→ **Request**
Arrange the stretch of items from the beginning through the line containing "At which category" as a Markdown table with the columns "Row" and "Line," giving each nonblank line its own numbered row and omitting blank lines.

→ **Available data**
BEGIN
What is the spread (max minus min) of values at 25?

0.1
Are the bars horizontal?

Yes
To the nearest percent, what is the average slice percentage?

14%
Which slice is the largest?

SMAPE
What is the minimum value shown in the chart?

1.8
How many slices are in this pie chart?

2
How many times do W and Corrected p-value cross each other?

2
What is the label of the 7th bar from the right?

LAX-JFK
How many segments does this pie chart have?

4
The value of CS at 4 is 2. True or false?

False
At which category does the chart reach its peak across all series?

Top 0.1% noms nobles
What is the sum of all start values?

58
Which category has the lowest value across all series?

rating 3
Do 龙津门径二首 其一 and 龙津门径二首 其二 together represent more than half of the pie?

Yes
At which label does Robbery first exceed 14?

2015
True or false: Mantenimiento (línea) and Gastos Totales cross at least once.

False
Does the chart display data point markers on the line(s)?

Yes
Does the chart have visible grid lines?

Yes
END
→ **Answer to the exercise**
| Row | Line |
|---|---|
| 1 | What is the spread (max minus min) of values at 25? |
| 2 | 0.1 |
| 3 | Are the bars horizontal? |
| 4 | Yes |
| 5 | To the nearest percent, what is the average slice percentage? |
| 6 | 14% |
| 7 | Which slice is the largest? |
| 8 | SMAPE |
| 9 | What is the minimum value shown in the chart? |
| 10 | 1.8 |
| 11 | How many slices are in this pie chart? |
| 12 | 2 |
| 13 | How many times do W and Corrected p-value cross each other? |
| 14 | 2 |
| 15 | What is the label of the 7th bar from the right? |
| 16 | LAX-JFK |
| 17 | How many segments does this pie chart have? |
| 18 | 4 |
| 19 | The value of CS at 4 is 2. True or false? |
| 20 | False |
| 21 | At which category does the chart reach its peak across all series? |